Interesting idea. I think this goes along with other places where we are unsound. Here, we err on the side of soundness. but, in general, we should have a configuration mechanism for this. FWIW, the only reason we have uninitialized values at this point is recursive types. We also limit the depth of structs, but that should be removed given my recent patch to only model relevant fields. I have an idea for lazy initialization of values that I think could solve the recursion issue. Together, we could remove this concept of unmodeled values altogether from the framework.

Oh, sounds great! I do think lazy initialization will be really valuable to reduce the number of unmodeled values, but not entirely sure if we can completely eliminate them. In case we end up creating new locations (different from the earlier ones) in every iteration of the loop it might be harder to reach a fixed point.

This change looks good to me. I wonder, however, whether the behavior should be parameterized in the future. E.g., whether the user of the analysis should be able to make a decision whether the analysis should be pessimistic or optimistic about unmodeled values.

Interesting idea. I think this goes along with other places where we are unsound. Here, we err on the side of soundness. but, in general, we should have a configuration mechanism for this. FWIW, the only reason we have uninitialized values at this point is recursive types. We also limit the depth of structs, but that should be removed given my recent patch to only model relevant fields. I have an idea for lazy initialization of values that I think could solve the recursion issue. Together, we could remove this concept of unmodeled values altogether from the framework.
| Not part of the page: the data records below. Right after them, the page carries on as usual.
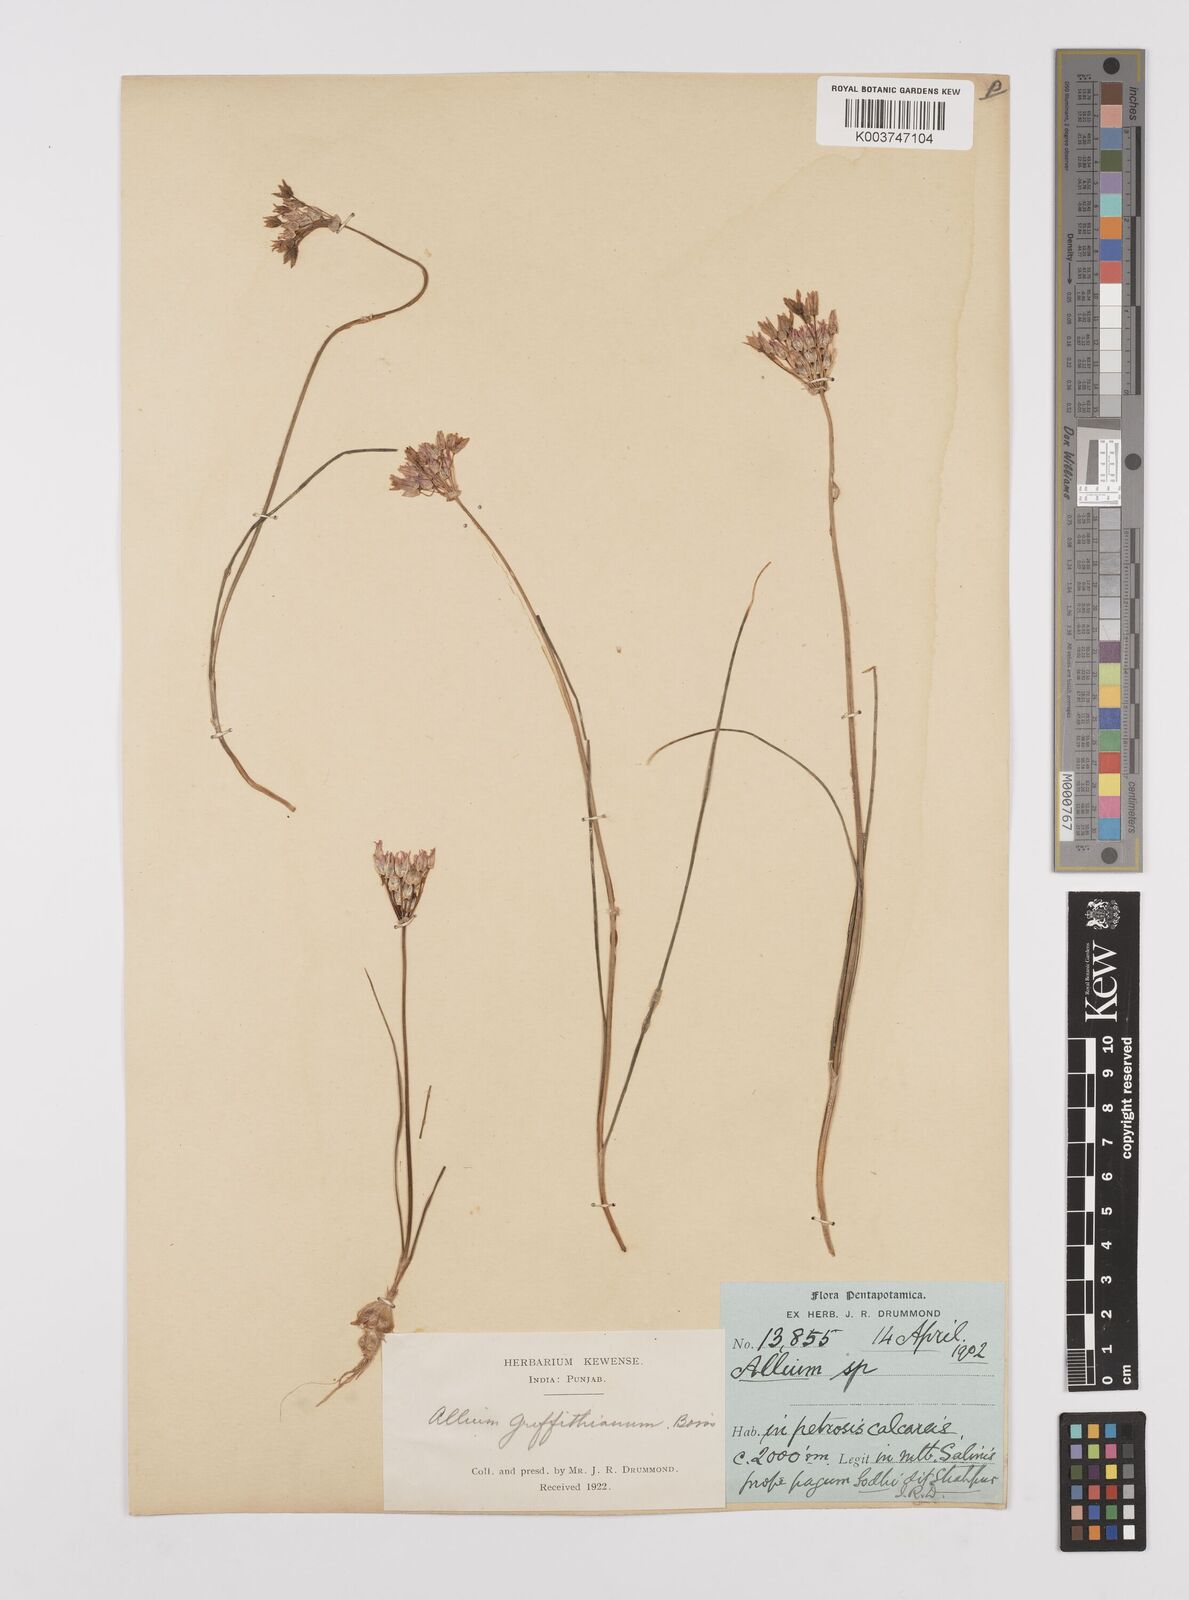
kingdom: Plantae
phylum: Tracheophyta
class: Liliopsida
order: Asparagales
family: Amaryllidaceae
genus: Allium
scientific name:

Oh, sounds great! I do think lazy initialization will be really valuable to reduce the number of unmodeled values, but not entirely sure if we can completely eliminate them. In case we end up creating new locations (different from the earlier ones) in every iteration of the loop it might be harder to reach a fixed point.

True, and in some sense TopBoolValue is already that. If we extended Top to other value domains (like struct) the code would end up looking very similar, just spelled "top" instead of "nullptr". I'd prefer Top over nullptr, but it admittedly wouldn't change things in a fundamental way.